Auf der kleinen Nordseeinsel Helgoland, die nur etwa 62 Kilometer nordwestlich der Elbmündung liegt, braut sich etwas zusammen. Bürgermeister Thorsten Pollmann hat große Pläne: Er möchte die Verbindung zwischen der Hauptinsel und der Düne wiederherstellen, die 1721 durch eine verheerende Sturmflut weggespült wurde. Mit einer Sandaufschüttung plant er, rund einen Quadratkilometer neues Land zu gewinnen. Das Ziel? Investoren für Hotels und Wohnungen anlocken, um die hohen Kosten für die Sandaufspülung zu decken und die Sanierungskosten für die Hafenanlagen zu senken. Geschätzte 500 Millionen Euro sollen dafür aufgebracht werden – doch durch die neue Landverbindung könnten bis zu 250 Millionen Euro eingespart werden. Das klingt nach einem ambitionierten Vorhaben!
Eine Informationsveranstaltung für die Insulanerinnen und Insulaner ist für heute Abend angesetzt. Die Meinungen über das Projekt sind gespalten. Während einige sich auf die neuen Möglichkeiten freuen, äußern andere Bedenken. Einige Touristen sind unzufrieden mit der Vorstellung, dass ihr geliebtes Eiland sich verändern könnte. Ähnliches geschah bereits 2011, als ein vergleichbarer Plan in einer Abstimmung abgelehnt wurde. Pollmann ist jedoch überzeugt, dass sich die Umstände seitdem grundlegend geändert haben. Die leeren Gemeindekassen und die hohen Sanierungskosten sind nur zwei der Herausforderungen, die die Entscheidungsträger dazu bewegen, neues Terrain zu erkunden.
Ein heikles Thema für Helgoland
Der Plan hat bereits einen Bürgerentscheid im Herbst zur Folge. Bürgermeister Frank Botter (SPD) betont, dass jede Meinung gehört werden solle. Der Hamburger Investor Arne Weber hat ebenfalls Ideen zur Verbindung zwischen Hauptinsel und Düne. So soll an der Nordwestseite ein steinernes Riff errichtet werden, das als Windschatten für eine neue Sandfläche dient. Insgesamt wird mit Kosten von rund 80 Millionen Euro gerechnet. Das Projekt gilt als heikles Thema: Fast zwei Drittel der Helgoländer stehen dem Vorhaben skeptisch gegenüber oder lehnen es ab. Der Hauptgrund? Die Befürchtung, dass es zu einer Konkurrenz für bestehende Pensionen und Restaurants kommen könnte.

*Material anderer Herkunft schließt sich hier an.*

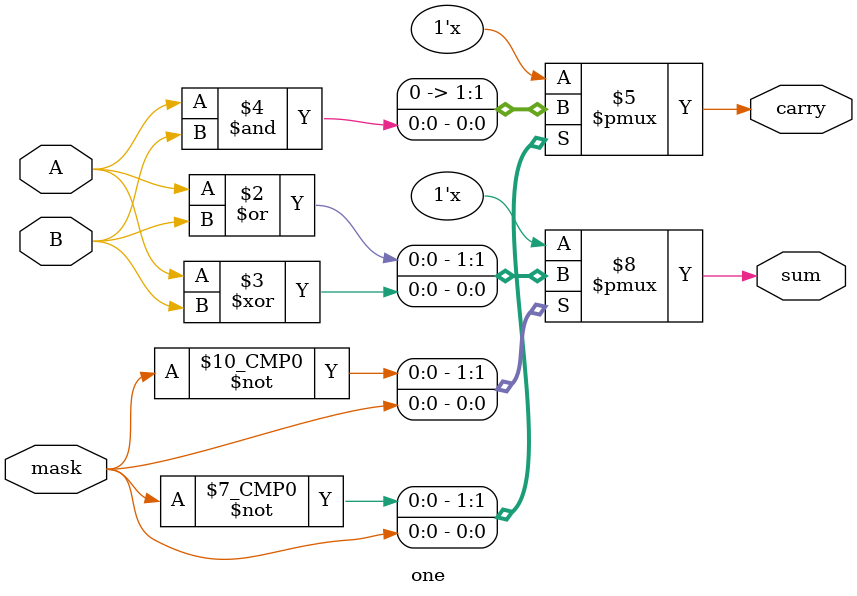
<source format=v>
`timescale 1ns / 1ps
module one(A , B, sum, carry , mask);

input A;
input B;
input mask;
output reg sum ;
output reg carry ;

always @(A or B or mask)
begin
case(mask)

	1'b0: begin
		sum = (A |B) ;
		carry = 1'b0 ;	
			end

	1'b1: begin
		sum = (A ^B) ;
	   carry = (A &B)  ;
			end
		
	endcase
	
end

endmodule

</source>
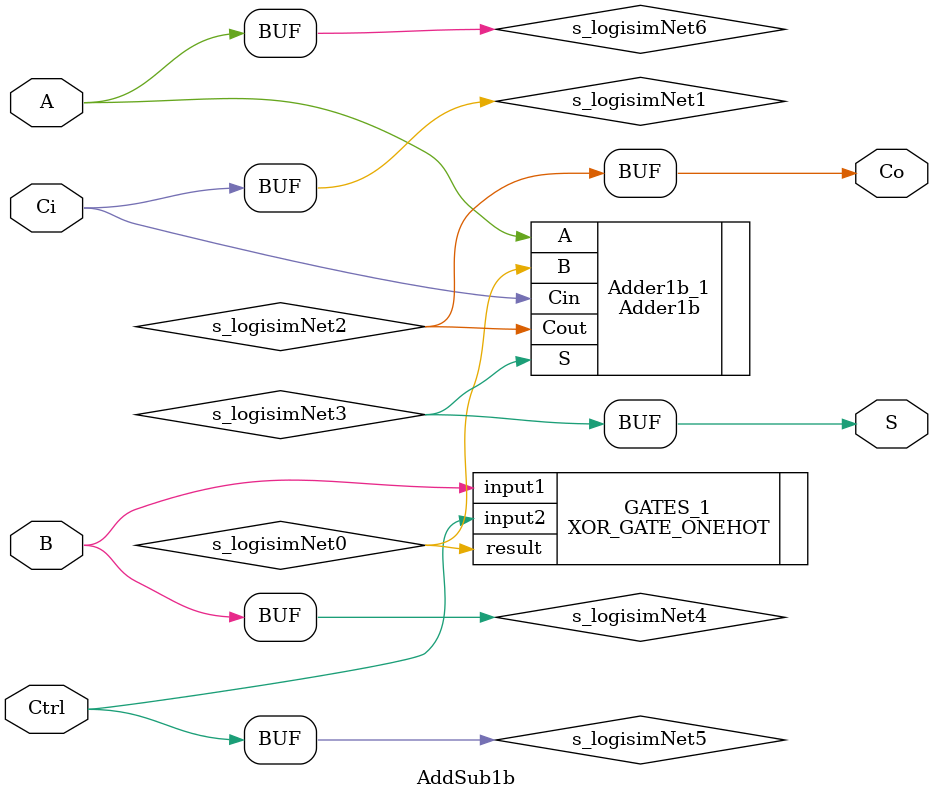
<source format=v>
/******************************************************************************
 ** Logisim-evolution goes FPGA automatic generated Verilog code             **
 ** https://github.com/logisim-evolution/                                    **
 **                                                                          **
 ** Component : AddSub1b                                                     **
 **                                                                          **
 *****************************************************************************/

module AddSub1b( A,
                 B,
                 Ci,
                 Co,
                 Ctrl,
                 S );

   /*******************************************************************************
   ** The inputs are defined here                                                **
   *******************************************************************************/
   input A;
   input B;
   input Ci;
   input Ctrl;

   /*******************************************************************************
   ** The outputs are defined here                                               **
   *******************************************************************************/
   output Co;
   output S;

   /*******************************************************************************
   ** The wires are defined here                                                 **
   *******************************************************************************/
   wire s_logisimNet0;
   wire s_logisimNet1;
   wire s_logisimNet2;
   wire s_logisimNet3;
   wire s_logisimNet4;
   wire s_logisimNet5;
   wire s_logisimNet6;

   /*******************************************************************************
   ** The module functionality is described here                                 **
   *******************************************************************************/

   /*******************************************************************************
   ** Here all input connections are defined                                     **
   *******************************************************************************/
   assign s_logisimNet1 = Ci;
   assign s_logisimNet4 = B;
   assign s_logisimNet5 = Ctrl;
   assign s_logisimNet6 = A;

   /*******************************************************************************
   ** Here all output connections are defined                                    **
   *******************************************************************************/
   assign Co = s_logisimNet2;
   assign S  = s_logisimNet3;

   /*******************************************************************************
   ** Here all normal components are defined                                     **
   *******************************************************************************/
   XOR_GATE_ONEHOT #(.BubblesMask(2'b00))
      GATES_1 (.input1(s_logisimNet4),
               .input2(s_logisimNet5),
               .result(s_logisimNet0));


   /*******************************************************************************
   ** Here all sub-circuits are defined                                          **
   *******************************************************************************/

   Adder1b   Adder1b_1 (.A(s_logisimNet6),
                        .B(s_logisimNet0),
                        .Cin(s_logisimNet1),
                        .Cout(s_logisimNet2),
                        .S(s_logisimNet3));

endmodule

</source>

Die Insel und die Düne haben zusammen eine Fläche von 1,7 Quadratkilometern, und die Einwohnerzahl hat sich seit den 80er Jahren von 2.700 auf etwa 1.300 reduziert. Der Tourismus, der einst 800.000 Gäste jährlich zählte, ist auf 300.000 gesunken. Helgoland gilt als steuerfreie Zone und hat sich als Duty-Free-Shop einen Namen gemacht. In diesem Kontext wird das Landgewinnungsprojekt auch als Teil eines größeren Plans gesehen, Helgoland als CO2-freie Modellregion zu präsentieren. Gezeitenkraftwerk, Windkraftanlagen und Photovoltaikfelder sind noch in der Pipeline. Eine ambitionierte Vision, die nicht nur die Landschaft, sondern auch die Wirtschaft der Insel verändern könnte!
Ein Blick in die Zukunft
Die Infrastruktur der Insel ist ebenfalls ein wichtiges Thema. Im Rahmen eines ÖPP-Projekts wurde der Frachtumschlag vom Binnenhafen zum Südhafen verlagert, und die Baumaßnahmen haben bereits begonnen. Bis Ende 2018 sollen neue Wohneinheiten entstehen, während das Bungalowdorf auf der Düne fast fertiggestellt ist. Gespräche über Hotelbau und Infrastrukturverbesserungen laufen, während ein Gastronomie-Wettbewerb zur Verbesserung des Angebots ins Leben gerufen wurde. Der Dialog über die zukünftige Entwicklung der Insel ist in vollem Gange, und es gibt viele Ideen, wie man Helgoland neu gestalten könnte.
Auf Helgoland wird viel über die eigene Zukunft nachgedacht. Die Kulturoffensive, die seit 2016 läuft, soll das kulturelle Leben bereichern und die Insel als attraktives Ziel präsentieren. Man könnte sagen, dass Helgoland sich in einem ständigen Wandel befindet – und die Frage bleibt, ob die Helgoländer bereit sind, diesen Wandel zu akzeptieren und aktiv mitzugestalten.